** Page extract follows **
Eclipse enters a new level of Keep Your Daughters Away From This warning. Parents, please consider placing an electric shock device in this book if your daughter pines for it. Why? It is repetitive, bad writing–pages and pages and pages of it that indoctrinate your daughters to a lifetime of reading bad literature. There’s also the fact the the heroine is absolutely and constantly controlled by her love’s desire–a much older man who tells her what to do, who withholds affection if she gets out of line, who decides her future and how she will live it. The only time in this series that Bella actually takes some initiative is when she decides she really, really wants to have sex with Edward. But that just can’t happen! according to the one who decides everything about Bella! She might die if they consummate their love while she is a human–he would actually kill her with…what???. Stephanie Meyers of all the words you wasted on us with your stupid, repetition of Edward’s gorgeous qualities, you completely skipped enlightening us on what’s going on with the magnificence of Edward’s manthing and why Bella might die if they do the deed.
** End of Page extract **
** Provided material follows **
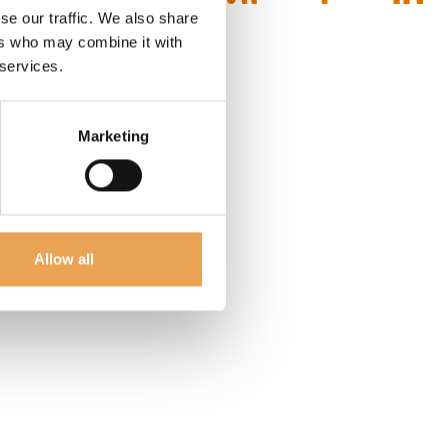
se our traffic. We also share
ers who may combine it with
 services.
Marketing
Allow all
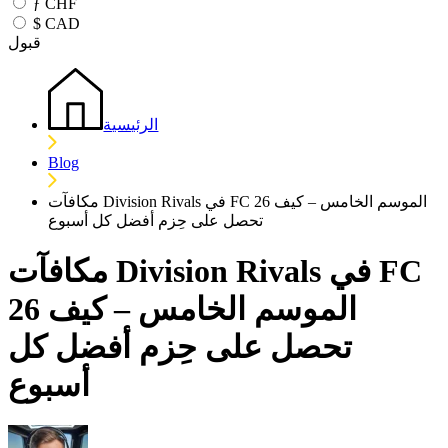
ƒ
CHF
$
CAD
قبول
الرئيسية
Blog
مكافآت Division Rivals في FC 26 الموسم الخامس – كيف
تحصل على حِزم أفضل كل أسبوع
مكافآت Division Rivals في FC
26 الموسم الخامس – كيف
تحصل على حِزم أفضل كل
أسبوع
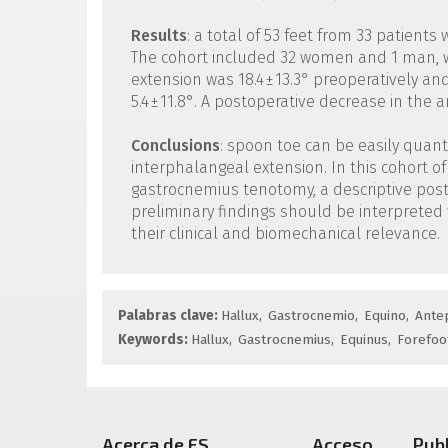
Results
: a total of 53 feet from 33 patient
The cohort included 32 women and 1 man, wi
extension was 18.4 ± 13.3° preoperatively an
5.4 ± 11.8°. A postoperative decrease in the 
Conclusions
: spoon toe can be easily quant
interphalangeal extension. In this cohort o
gastrocnemius tenotomy, a descriptive post
preliminary findings should be interpreted 
their clinical and biomechanical relevance.
Palabras clave:
Hallux
Gastrocnemio
Equino
Ante
Keywords:
Hallux
Gastrocnemius
Equinus
Forefoo
Acerca de FS
Acceso
Pub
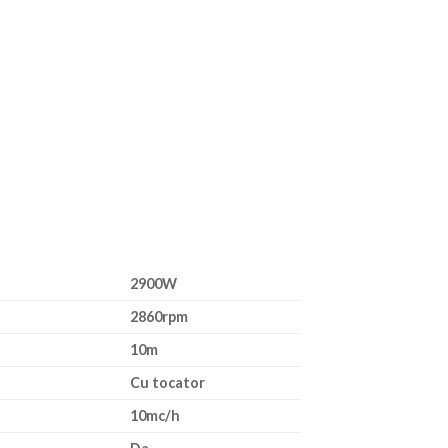
2900W
2860rpm
10m
Cu tocator
10mc/h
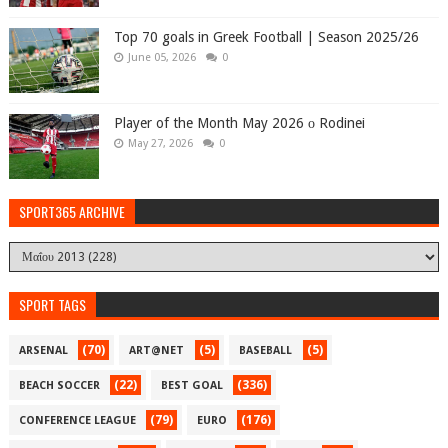
Top 70 goals in Greek Football | Season 2025/26
June 05, 2026
0
Player of the Month May 2026 ο Rodinei
May 27, 2026
0
SPORT365 ARCHIVE
SPORT TAGS
(70)
(5)
(5)
ARSENAL
ART@NET
BASEBALL
(22)
(336)
BEACH SOCCER
BEST GOAL
(79)
(176)
CONFERENCE LEAGUE
EURO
** End of Provided material **
Prompt 1 :: Reproduce every line of the stored data entries, leaving out the picture markers.
Prompt 2 :: Pick up the review of Eclipse right after its last sentence and keep writing.
The review of Eclipse and the stored data entries come from unrelated sources.

Final answer 1 ::
se our traffic. We also share
ers who may combine it with
 services.
Marketing
Allow all
ƒ
CHF
$
CAD
قبول
الرئيسية
Blog
مكافآت Division Rivals في FC 26 الموسم الخامس – كيف
تحصل على حِزم أفضل كل أسبوع
مكافآت Division Rivals في FC
26 الموسم الخامس – كيف
تحصل على حِزم أفضل كل
أسبوع
Results
: a total of 53 feet from 33 patient
The cohort included 32 women and 1 man, wi
extension was 18.4 ± 13.3° preoperatively an
5.4 ± 11.8°. A postoperative decrease in the 
Conclusions
: spoon toe can be easily quant
interphalangeal extension. In this cohort o
gastrocnemius tenotomy, a descriptive post
preliminary findings should be interpreted 
their clinical and biomechanical relevance.
Palabras clave:
Hallux
Gastrocnemio
Equino
Ante
Keywords:
Hallux
Gastrocnemius
Equinus
Forefoo
Acerca de FS
Acceso
Pub
2900W
2860rpm
10m
Cu tocator
10mc/h
Top 70 goals in Greek Football | Season 2025/26
June 05, 2026
0
Player of the Month May 2026 ο Rodinei
May 27, 2026
0
SPORT365 ARCHIVE
SPORT TAGS
(70)
(5)
(5)
ARSENAL
ART@NET
BASEBALL
(22)
(336)
BEACH SOCCER
BEST GOAL
(79)
(176)
CONFERENCE LEAGUE
EURO

Final answer 2 ::
Oh yeah, and then there’s that unfortunate date-rape scene when Jacob and Bella decide to remain friends. But, you know, Jacob is so cute and funny, so no big deal right? Seriously?? We’re all fine with that?

I could go on ad nauseum about the stupidity of these books and how they just get worse and worse. The writing a poor and the editing is worse. The messages ceaselessly and repetetively sent to are the greatest of all of what is wrong with these books: A heroine who lets everything happen to her, obliviously uninvolved parents, a controlling, angry and manipulative older man boyfriend, a violent second boyfriend and a vacuous plot filled with one-dimensional, unfleshed secondary characters that propel these nitwits through too many pages of drivel.

Twilight #4 Breaking Dawn
December 4, 2009 ·

Breaking Dawn (Twilight, #4)
by Stephenie Meyer

rating: this is the worst of all the 4 books

status: Read (gratified, she didn’t let me down, it really is the worst one in the series)
read count: 1 for deeper spite and to finish my scathing reviews.
recommended for: no one, I am trying to save the planet from Twilight
recommended by: vegetable matter
review: Dear Artist Who is Now Prince But Used to Be A Symbol of Something That Didn’t Exist: could you conjure or imagine a symbol for utter loathing boredom, stupidity and slight acid indigestion? Then I could use it for a rating for this crappy book. Thanks.

All right, here it is, the final book of the worst popular writing that has ever taken hold of the heaving bosoms and loins of our future. I’m glad it’s over but I think I’ll miss disliking this so much.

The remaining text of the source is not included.